瞬間、光が全てを照らし出す。凄まじい青白い光が、いや霊力が。そのかざした手の先にある、崩壊しかけた船の天井から垣間見える夜の星から降り注ぐ。天に返した力。かつてなでしこは強大過ぎる自らの力をその星へと、天へと返していた。その力が今、再び三百年の時を超え、本来の持ち主へと帰って行く。圧倒的な力を以て。その光によって崩壊しかけた船にさらなる振動が起こる。それはまさに地震、天変地異。空という、それとは無縁のはずの場所にすらその力は及ぶ。
その光景にはけは目を奪われる。啓太を庇いながら、距離を置きながらもそれを見続ける。かつて一匹の犬神がいた。小さな少女、穏やかな、優しい少女。だがその真の力を、姿を自分は知っている。もうほとんどの犬神が知らないその姿。彼女が今、再び目覚めようとしている。たったひとつの望みのために。

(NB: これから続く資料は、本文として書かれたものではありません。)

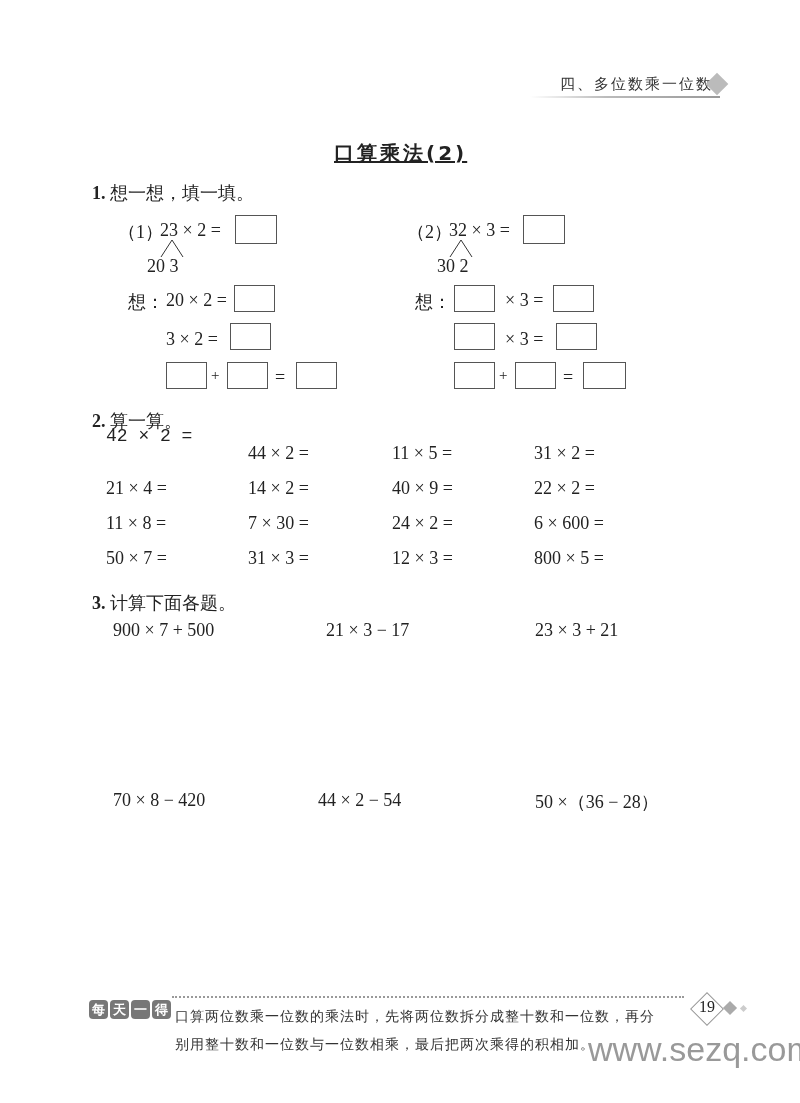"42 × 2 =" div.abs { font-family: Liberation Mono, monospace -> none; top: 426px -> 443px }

―――――――自らの主を守る、ただそれだけのために。
『お前は……一体……?』
ただそう口にすることしかできない。いや、それしかできない。目の前の光景が何なのか死神には分からない。ただ口にしただけ。お前は誰だと。何者だと。そんな死神の姿になでしこは一瞬だが、たしかに見せる。それは笑み。まるで獲物を見つけたかのような、そんな笑み。
―――――わたしはこの後、死にましょう。もう生きている意味はないから。
それは宣誓。
―――――だけどあなたも殺しましょう。生かす価値がもうないから。
それは宣告。
―――――教えてあげましょう。わたしは犬神。『落ちこぼれの犬神使い』川平啓太の犬神。破邪顕正を胸に、世に仇為す邪悪と戦う者。
それは宣言。
「では始めましょう。罪深い者同士。許されぬ死の舞踏を……あなたに本当の『暴力』を教えて差し上げます」
―――――――お前だけは絶対に許さない。
この瞬間、『最強の犬神』なでしこが復活した。